# Nuked hutch



## blobbottlebob (Aug 15, 2013)

Just found a freak on ebay (from my neck of the woods) about 15 minutes before it closes. Unfortunately, this person is being rewarded by multiple bidders driving the price up. No mention of the fact that this is a Frankenstein.

 http://www.ebay.com/itm/DEEP-PURPLE-JOHN-WEISSENBERGER-MILWAUKEE-WIS-HUTCH-SODA-BOTTLE-/261262827751?pt=LH_DefaultDomain_0&hash=item3cd47a60e7


----------



## blobbottlebob (Aug 15, 2013)

Luckily, it is not the rarest bottles --- but still. Why? Why? Why? Currently at $41.00. May go up yet.
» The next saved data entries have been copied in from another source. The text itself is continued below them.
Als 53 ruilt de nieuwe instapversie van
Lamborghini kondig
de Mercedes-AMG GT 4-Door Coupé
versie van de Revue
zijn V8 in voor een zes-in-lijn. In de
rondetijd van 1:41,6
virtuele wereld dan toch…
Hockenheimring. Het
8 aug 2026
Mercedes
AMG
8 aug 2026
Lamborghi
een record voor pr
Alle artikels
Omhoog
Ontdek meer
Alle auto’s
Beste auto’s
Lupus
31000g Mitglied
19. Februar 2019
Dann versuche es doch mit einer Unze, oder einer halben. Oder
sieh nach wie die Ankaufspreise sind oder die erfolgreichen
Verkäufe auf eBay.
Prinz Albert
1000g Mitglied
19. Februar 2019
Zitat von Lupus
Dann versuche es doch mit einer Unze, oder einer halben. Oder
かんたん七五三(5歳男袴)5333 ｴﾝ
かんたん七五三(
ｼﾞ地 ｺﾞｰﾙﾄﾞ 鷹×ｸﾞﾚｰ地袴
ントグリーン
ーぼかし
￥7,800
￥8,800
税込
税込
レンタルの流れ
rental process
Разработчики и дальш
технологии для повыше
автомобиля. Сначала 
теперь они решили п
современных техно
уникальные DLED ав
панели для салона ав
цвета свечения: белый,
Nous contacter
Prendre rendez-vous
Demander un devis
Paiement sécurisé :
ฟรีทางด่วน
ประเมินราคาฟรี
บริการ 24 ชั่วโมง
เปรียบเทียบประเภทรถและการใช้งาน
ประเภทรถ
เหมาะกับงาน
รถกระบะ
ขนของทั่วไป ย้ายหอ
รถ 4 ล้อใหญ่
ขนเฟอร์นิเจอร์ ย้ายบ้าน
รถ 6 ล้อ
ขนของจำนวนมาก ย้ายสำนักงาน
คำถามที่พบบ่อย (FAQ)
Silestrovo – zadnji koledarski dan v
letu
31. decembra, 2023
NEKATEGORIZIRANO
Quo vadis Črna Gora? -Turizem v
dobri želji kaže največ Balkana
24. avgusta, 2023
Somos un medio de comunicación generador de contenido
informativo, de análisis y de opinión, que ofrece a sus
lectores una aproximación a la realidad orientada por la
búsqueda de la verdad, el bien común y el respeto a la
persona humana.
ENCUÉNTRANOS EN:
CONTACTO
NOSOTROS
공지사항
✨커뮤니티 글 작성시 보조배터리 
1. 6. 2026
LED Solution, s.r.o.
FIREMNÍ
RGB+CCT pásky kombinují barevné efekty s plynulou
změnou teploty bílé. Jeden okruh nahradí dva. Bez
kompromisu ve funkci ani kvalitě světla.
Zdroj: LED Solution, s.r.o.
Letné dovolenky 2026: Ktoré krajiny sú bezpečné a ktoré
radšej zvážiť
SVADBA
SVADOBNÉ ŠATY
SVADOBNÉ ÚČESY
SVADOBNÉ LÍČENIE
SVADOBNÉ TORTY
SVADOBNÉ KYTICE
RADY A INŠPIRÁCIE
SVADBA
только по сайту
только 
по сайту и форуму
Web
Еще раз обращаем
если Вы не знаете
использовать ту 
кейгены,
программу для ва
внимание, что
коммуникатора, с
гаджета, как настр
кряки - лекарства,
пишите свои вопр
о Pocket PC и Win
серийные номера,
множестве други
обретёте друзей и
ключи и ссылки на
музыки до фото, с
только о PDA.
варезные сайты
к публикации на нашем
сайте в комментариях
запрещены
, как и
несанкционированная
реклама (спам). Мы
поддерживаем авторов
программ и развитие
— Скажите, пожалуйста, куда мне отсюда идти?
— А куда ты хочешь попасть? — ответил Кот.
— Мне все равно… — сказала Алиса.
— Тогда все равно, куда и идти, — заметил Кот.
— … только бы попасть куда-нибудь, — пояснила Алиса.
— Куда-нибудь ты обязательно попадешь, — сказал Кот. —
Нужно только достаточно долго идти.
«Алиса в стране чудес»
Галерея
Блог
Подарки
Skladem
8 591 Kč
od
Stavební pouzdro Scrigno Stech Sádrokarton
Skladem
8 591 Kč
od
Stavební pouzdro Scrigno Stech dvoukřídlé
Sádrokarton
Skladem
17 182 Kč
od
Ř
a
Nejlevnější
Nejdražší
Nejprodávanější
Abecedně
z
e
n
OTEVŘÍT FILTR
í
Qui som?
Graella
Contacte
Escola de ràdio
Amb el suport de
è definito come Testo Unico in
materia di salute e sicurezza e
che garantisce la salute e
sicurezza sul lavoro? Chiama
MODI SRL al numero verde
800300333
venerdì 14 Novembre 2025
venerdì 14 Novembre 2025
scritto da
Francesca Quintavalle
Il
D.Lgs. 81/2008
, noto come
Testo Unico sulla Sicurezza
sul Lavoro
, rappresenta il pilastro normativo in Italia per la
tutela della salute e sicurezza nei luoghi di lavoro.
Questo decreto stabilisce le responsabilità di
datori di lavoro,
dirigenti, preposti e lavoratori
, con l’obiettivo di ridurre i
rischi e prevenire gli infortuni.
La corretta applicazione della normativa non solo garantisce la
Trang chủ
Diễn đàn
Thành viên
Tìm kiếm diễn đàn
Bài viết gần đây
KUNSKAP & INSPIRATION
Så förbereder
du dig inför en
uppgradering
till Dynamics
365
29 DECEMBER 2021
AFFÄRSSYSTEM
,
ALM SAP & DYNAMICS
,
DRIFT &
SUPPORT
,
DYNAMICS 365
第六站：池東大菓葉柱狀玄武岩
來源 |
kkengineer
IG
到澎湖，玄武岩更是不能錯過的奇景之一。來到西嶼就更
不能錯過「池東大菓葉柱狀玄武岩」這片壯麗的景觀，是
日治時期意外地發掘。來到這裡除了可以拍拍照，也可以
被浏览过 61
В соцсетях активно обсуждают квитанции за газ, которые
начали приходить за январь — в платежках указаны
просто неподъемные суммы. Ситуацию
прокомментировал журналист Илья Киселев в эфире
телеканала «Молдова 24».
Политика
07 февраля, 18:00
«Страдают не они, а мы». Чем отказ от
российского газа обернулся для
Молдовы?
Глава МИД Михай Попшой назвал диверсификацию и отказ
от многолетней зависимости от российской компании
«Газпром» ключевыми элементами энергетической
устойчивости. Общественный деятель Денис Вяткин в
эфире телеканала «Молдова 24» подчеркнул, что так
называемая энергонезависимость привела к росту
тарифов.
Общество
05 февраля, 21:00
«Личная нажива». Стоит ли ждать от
 http://i.ebayimg.com/t/DEEP-PURPLE-JOHN-WEISSENBERGER-MILWAUKEE-WIS-HUTCH-SODA-BOTTLE-/00/s/MTEwMFg1MDA=/z/58oAAOxyhSBSBte8/$(KGrHqZ,!nYFHh3UM1(oBSBte8MjfQ~~60_57.JPG


----------



## blobbottlebob (Aug 15, 2013)

Sold for 41 plus shipping. Probably about ten times what it should have. Honestly, I wish people wouldn't be rewarded for modifying original artifacts without even the courtesy of being honest about it.


----------



## blobbottlebob (Aug 15, 2013)

Pic.


----------



## blobbottlebob (Aug 15, 2013)

Interesting that this bottle started as aqua glass. This bottle was never made in colorless (flint) glass and therefore could never have turned even amethyst on its own.


----------



## Weissenberger GGD (Aug 5, 2022)

John is my Great Great Grandfather. While obviously I understand it’s an historical artifact, I also know my Grandma would have thought this was cool. The glass was never dyed by JWSWC.


----------



## Weissenberger GGD (Aug 5, 2022)

blobbottlebob said:


> Sold for 41 plus shipping. Probably about ten times what it should have. Honestly, I wish people wouldn't be rewarded for modifying original artifacts without even the courtesy of being honest about it.


I would have. But it’s my family history. Interested in where it is.


----------